───── Passage for review ─────
Plan to speed LNG export review process is gaining steam

Plan to speed LNG export review process is gaining steam

A plan to accelerate government approvals for liquefied natural gas exports is gaining momentum on Capitol Hill, even as low oil prices weaken the economic case for U.S. LNG.

The Senate Energy and Natural Resources Committee held a hearing to examine the issue Thursday, one day after the House overwhelmingly passed legislation to set a deadline for the Department of Energy to finish reviewing LNG export applications.

The Obama administration has said legislation is not necessary, but on Thursday, Assistant Secretary for Fossil Energy Christopher Smith conceded that regulators could meet a proposed 45-day deadline for acting on LNG export applications.

Under bipartisan Senate legislation, that 45-day clock would begin ticking after a separate environmental review has concluded. The House-passed bill would use the same starting point but give the Energy Department just 30 days to act.

Smith’s testimony to the energy committee suggested the administration prefers the more generous timetable.
─────
Aim of the task: Rewrite the LNG export article from "A plan to accelerate" to "on LNG export applications.", changing "regulators" to "officials".
───── Supplied records ─────
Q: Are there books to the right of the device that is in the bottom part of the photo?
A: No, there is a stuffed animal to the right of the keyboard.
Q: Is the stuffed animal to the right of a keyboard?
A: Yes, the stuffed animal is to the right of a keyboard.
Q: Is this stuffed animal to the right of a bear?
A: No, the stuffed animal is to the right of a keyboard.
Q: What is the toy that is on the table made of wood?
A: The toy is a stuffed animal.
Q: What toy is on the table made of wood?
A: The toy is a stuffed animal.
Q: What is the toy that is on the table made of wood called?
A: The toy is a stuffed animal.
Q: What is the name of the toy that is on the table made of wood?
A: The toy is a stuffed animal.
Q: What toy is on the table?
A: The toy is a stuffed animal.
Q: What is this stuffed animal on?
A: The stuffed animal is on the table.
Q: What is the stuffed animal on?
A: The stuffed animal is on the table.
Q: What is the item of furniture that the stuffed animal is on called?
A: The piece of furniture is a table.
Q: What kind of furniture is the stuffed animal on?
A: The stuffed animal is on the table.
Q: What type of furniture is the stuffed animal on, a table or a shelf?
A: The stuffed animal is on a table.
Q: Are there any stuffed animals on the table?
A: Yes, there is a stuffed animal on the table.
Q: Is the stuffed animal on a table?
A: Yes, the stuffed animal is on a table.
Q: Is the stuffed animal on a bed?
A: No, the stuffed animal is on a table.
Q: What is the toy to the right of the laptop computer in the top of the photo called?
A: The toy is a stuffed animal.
─────
Answer box:
A plan to accelerate government approvals for liquefied natural gas exports is gaining momentum on Capitol Hill, even as low oil prices weaken the economic case for U.S. LNG.

The Senate Energy and Natural Resources Committee held a hearing to examine the issue Thursday, one day after the House overwhelmingly passed legislation to set a deadline for the Department of Energy to finish reviewing LNG export applications.

The Obama administration has said legislation is not necessary, but on Thursday, Assistant Secretary for Fossil Energy Christopher Smith conceded that officials could meet a proposed 45-day deadline for acting on LNG export applications.